== Exercise brief ==
Transcribe, word for word, every line from the one containing "f_number: 2.8" through the final line of the records, and omit the pictures.

== Provided entries ==
* * *
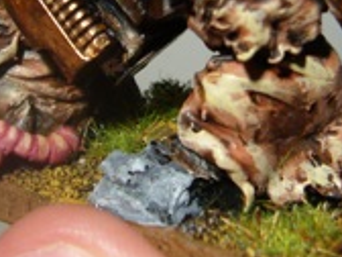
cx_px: 168
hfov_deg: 20.4
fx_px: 948
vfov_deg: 15.1
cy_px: -18
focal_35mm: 96
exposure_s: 1/20
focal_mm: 5.8
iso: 100
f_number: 2.8
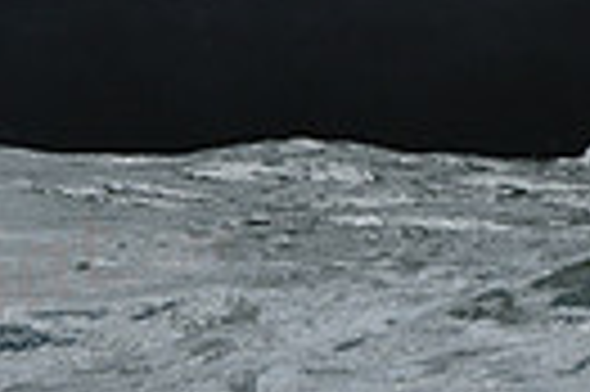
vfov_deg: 2.0
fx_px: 11261
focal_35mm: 688
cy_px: -453
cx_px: 473
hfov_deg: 3.0
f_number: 9
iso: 320
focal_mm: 155
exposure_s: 1/1000
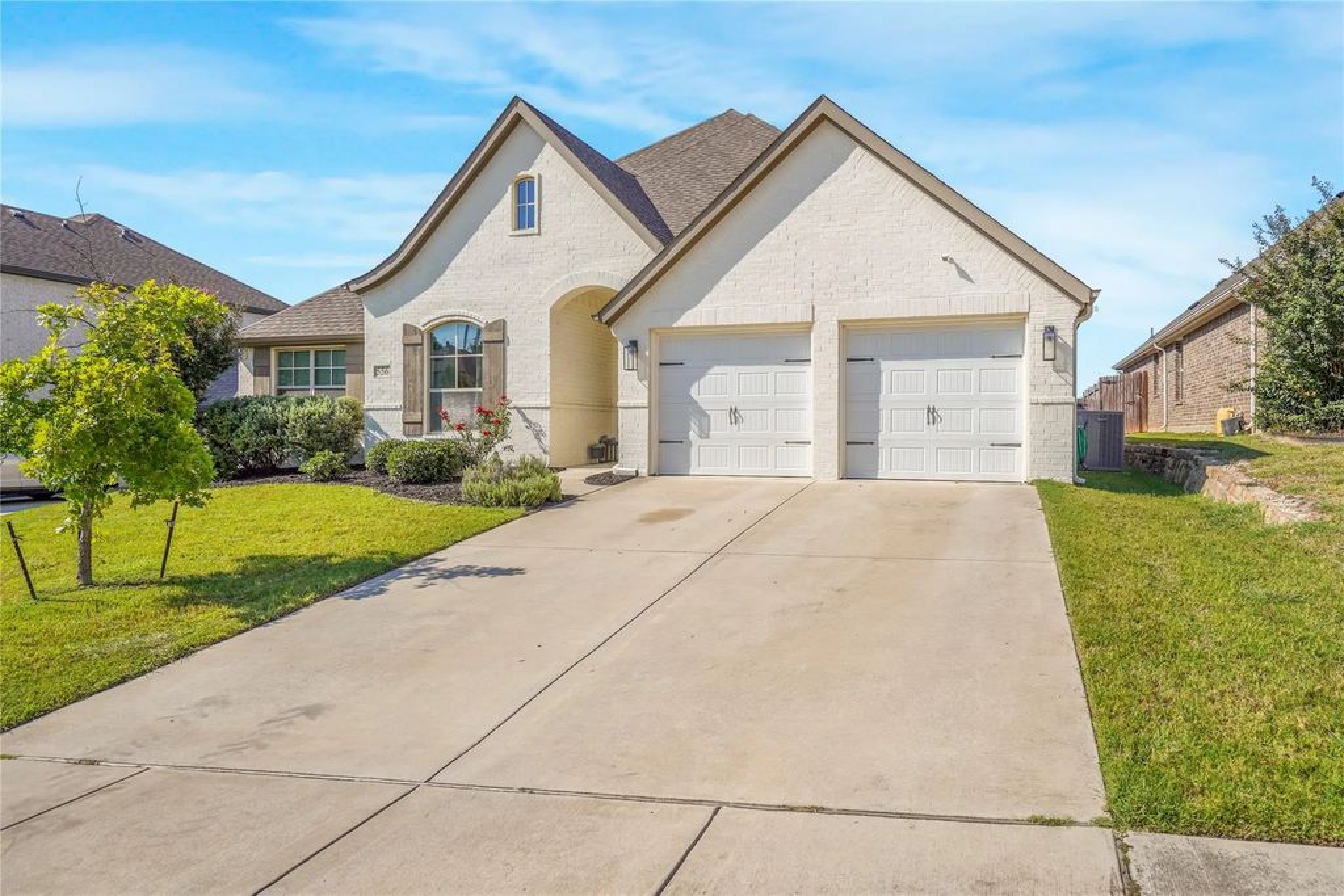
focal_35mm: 21
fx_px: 784
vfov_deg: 59.5
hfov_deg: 81.2
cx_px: 672
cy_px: 448
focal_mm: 21
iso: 100
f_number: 8
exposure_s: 1/320
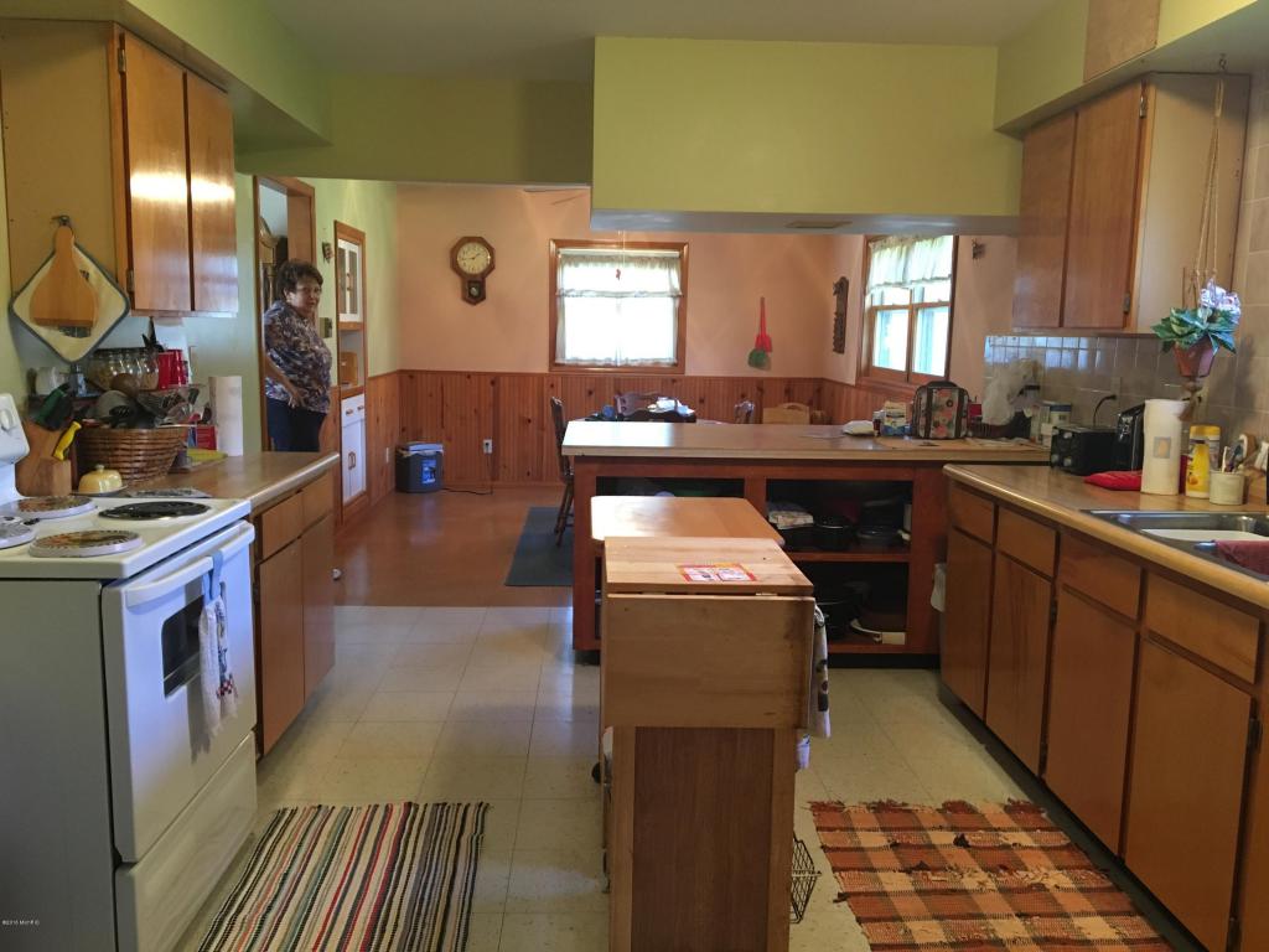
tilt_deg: -6.4
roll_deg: -2.7
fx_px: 1063
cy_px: 476
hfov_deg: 61.7
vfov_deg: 48.2
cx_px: 634
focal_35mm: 29
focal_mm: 4.15
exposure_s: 1/30
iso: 125
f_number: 2.2
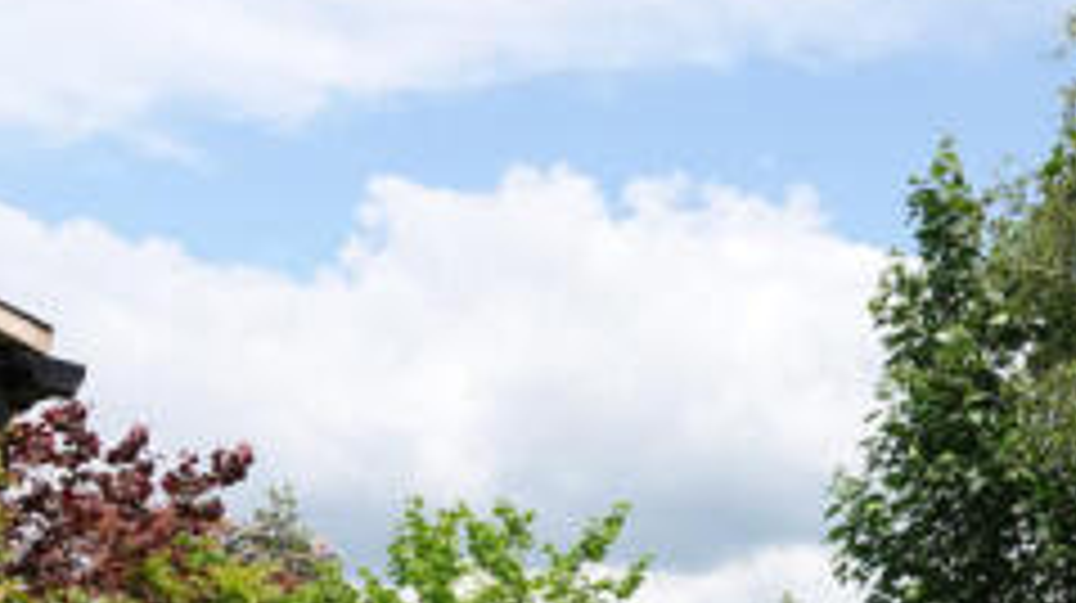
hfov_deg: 30.1
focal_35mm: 69
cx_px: 817
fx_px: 1967
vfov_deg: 15.8
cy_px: 952
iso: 100
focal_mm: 8.8
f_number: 4
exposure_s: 1/500
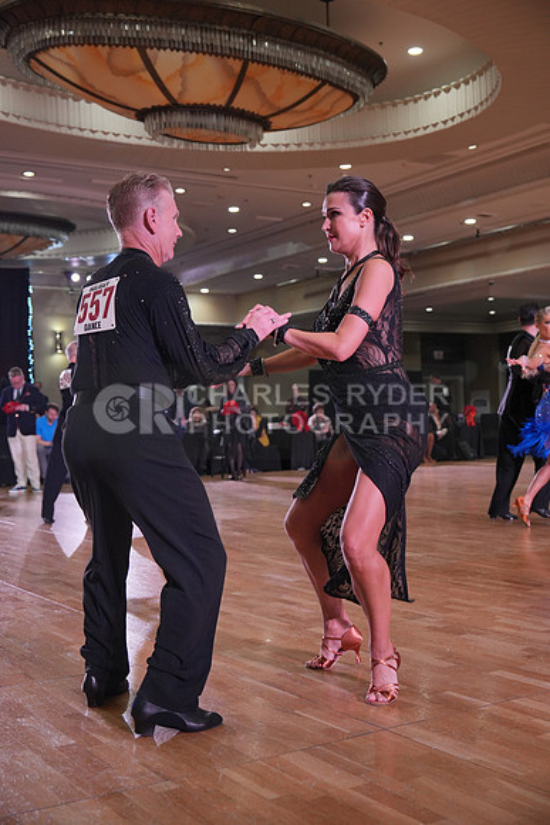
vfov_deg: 45.4
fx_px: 985
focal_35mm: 43
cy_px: 412
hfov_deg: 31.2
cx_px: 275
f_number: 4
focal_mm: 43
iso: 1600
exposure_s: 1/500
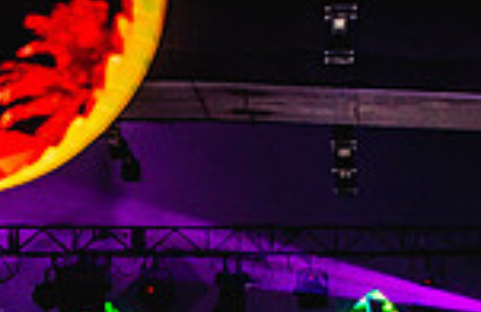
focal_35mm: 315
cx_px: 347
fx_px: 4174
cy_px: 493
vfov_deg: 4.3
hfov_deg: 6.6
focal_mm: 80
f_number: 3.2
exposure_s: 1/200
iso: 1250
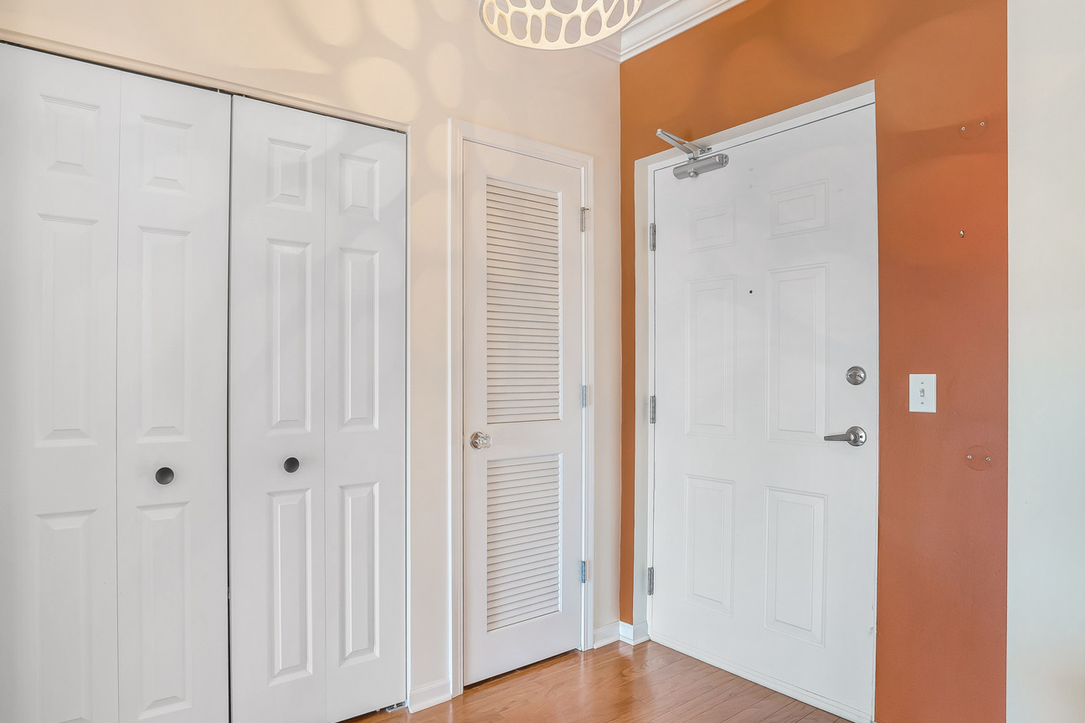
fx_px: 603
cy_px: 382
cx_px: 459
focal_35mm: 20
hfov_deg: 83.4
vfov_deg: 61.9
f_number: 9
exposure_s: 1/4
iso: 640
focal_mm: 16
* * *
== Finished exercise ==
f_number: 2.8
vfov_deg: 2.0
fx_px: 11261
focal_35mm: 688
cy_px: -453
cx_px: 473
hfov_deg: 3.0
f_number: 9
iso: 320
focal_mm: 155
exposure_s: 1/1000
focal_35mm: 21
fx_px: 784
vfov_deg: 59.5
hfov_deg: 81.2
cx_px: 672
cy_px: 448
focal_mm: 21
iso: 100
f_number: 8
exposure_s: 1/320
tilt_deg: -6.4
roll_deg: -2.7
fx_px: 1063
cy_px: 476
hfov_deg: 61.7
vfov_deg: 48.2
cx_px: 634
focal_35mm: 29
focal_mm: 4.15
exposure_s: 1/30
iso: 125
f_number: 2.2
hfov_deg: 30.1
focal_35mm: 69
cx_px: 817
fx_px: 1967
vfov_deg: 15.8
cy_px: 952
iso: 100
focal_mm: 8.8
f_number: 4
exposure_s: 1/500
vfov_deg: 45.4
fx_px: 985
focal_35mm: 43
cy_px: 412
hfov_deg: 31.2
cx_px: 275
f_number: 4
focal_mm: 43
iso: 1600
exposure_s: 1/500
focal_35mm: 315
cx_px: 347
fx_px: 4174
cy_px: 493
vfov_deg: 4.3
hfov_deg: 6.6
focal_mm: 80
f_number: 3.2
exposure_s: 1/200
iso: 1250
fx_px: 603
cy_px: 382
cx_px: 459
focal_35mm: 20
hfov_deg: 83.4
vfov_deg: 61.9
f_number: 9
exposure_s: 1/4
iso: 640
focal_mm: 16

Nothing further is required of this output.